Cronin became widely recognized for his work in developing countries. In the early 1960s, he initiated an exchange program between McGill and local doctors in Nairobi, Kenya, and he later worked for the Osler Medical Aid Foundation, now known as the McGill International Health Initiative. Additionally, he collaborated with the Canadian International Development Agency to set up student exchange programs with Kenya, Kuwait, Bahrain, Qatar, Ethiopia, Pakistan and Tunisia. Known for his eye for logistics, Cronin was recruited by the Aga Khan in 1976, in an advisory capacity, to help set up a teaching hospital in Karachi. For the next fifteen years, he continued to work for the Aga Khan Health Services, overseeing the construction and operation of hospitals and healthcare facilities in Tanzania, Pakistan, and Nairobi, as well as setting up their curriculum for educating medical personnel.
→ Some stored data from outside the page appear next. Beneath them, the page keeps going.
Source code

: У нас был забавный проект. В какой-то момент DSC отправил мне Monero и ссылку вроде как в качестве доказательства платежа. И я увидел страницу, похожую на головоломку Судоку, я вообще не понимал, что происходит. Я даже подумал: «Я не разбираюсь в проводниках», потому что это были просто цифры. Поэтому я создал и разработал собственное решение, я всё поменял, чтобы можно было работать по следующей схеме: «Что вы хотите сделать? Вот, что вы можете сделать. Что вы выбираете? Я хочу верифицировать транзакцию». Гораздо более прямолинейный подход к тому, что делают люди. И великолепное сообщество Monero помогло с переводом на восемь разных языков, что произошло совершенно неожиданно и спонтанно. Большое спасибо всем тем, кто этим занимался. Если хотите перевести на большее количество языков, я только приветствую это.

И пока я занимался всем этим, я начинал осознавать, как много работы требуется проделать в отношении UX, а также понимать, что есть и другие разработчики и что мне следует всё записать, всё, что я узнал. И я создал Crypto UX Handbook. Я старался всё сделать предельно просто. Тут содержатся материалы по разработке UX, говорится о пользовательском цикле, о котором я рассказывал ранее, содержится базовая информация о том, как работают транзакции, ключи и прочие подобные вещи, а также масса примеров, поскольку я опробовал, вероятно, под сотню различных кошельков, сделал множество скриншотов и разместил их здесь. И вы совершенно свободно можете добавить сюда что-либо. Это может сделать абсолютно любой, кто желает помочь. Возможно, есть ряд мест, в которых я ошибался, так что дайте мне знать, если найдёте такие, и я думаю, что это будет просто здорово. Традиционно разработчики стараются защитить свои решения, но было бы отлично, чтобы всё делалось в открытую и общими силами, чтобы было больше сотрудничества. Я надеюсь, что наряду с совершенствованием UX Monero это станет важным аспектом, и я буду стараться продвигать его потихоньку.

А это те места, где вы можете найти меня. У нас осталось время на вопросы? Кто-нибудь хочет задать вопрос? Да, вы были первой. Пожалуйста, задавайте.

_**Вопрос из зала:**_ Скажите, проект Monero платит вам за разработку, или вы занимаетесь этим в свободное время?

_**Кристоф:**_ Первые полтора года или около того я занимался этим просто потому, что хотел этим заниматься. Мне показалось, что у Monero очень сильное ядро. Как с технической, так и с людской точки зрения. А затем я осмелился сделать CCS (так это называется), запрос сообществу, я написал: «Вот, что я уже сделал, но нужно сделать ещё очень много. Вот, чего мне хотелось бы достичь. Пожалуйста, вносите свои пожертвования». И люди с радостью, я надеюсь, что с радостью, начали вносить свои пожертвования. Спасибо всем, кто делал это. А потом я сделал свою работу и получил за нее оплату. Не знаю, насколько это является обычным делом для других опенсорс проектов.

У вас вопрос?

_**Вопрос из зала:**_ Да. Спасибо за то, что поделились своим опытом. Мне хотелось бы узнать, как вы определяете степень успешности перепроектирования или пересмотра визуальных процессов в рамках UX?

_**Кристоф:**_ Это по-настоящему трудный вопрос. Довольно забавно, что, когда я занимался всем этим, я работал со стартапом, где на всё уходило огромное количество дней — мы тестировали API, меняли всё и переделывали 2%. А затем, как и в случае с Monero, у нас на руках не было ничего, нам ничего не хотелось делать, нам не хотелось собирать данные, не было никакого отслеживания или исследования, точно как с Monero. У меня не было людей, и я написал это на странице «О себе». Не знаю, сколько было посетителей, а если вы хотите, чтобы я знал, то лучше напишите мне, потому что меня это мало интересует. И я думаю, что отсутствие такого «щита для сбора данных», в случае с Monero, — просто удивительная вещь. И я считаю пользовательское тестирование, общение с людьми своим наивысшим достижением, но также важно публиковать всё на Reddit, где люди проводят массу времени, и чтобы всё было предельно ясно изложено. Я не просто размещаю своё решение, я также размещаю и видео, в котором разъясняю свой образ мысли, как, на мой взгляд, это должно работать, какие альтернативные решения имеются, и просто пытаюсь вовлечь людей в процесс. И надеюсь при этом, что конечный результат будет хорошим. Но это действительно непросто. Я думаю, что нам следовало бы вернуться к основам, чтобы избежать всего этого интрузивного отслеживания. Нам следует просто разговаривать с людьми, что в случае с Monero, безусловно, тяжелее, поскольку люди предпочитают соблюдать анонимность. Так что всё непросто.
Cronin later learned that he had not received his wartime equivalency degree at Princeton, as these were only conferred upon American students. Not having his undergraduate degree always bothered him, so in 1999, at the age of seventy-three, he enrolled once again at Princeton in order to resume the Bachelor of Arts degree which he had begun fifty years earlier. He took three courses, wrote his senior thesis, and was finally awarded his degree on 30 May 2000. He received an A.B. in history after completing a 73-page long senior thesis, titled "Tainted Blood: A Brief History of Blood Transfusion from the 17th Century Onwards", under the supervision of Angela Creager.[1] In 2005, having taken 52 years and 111 days to earn this degree, he received a citation in the Guinness Book of World Records as the student who had spent the longest time in an undergraduate program.
In 1954, Cronin married a Canadian, Sis Robertson, and they had three children. He died of pneumonia on 13 January 2007, in Territet, Montreux, Switzerland.
References
- ^ Cronin, R. F. P. (2000). "Tainted Blood: A Brief History of Blood Transfusion from the 17th Century Onwards".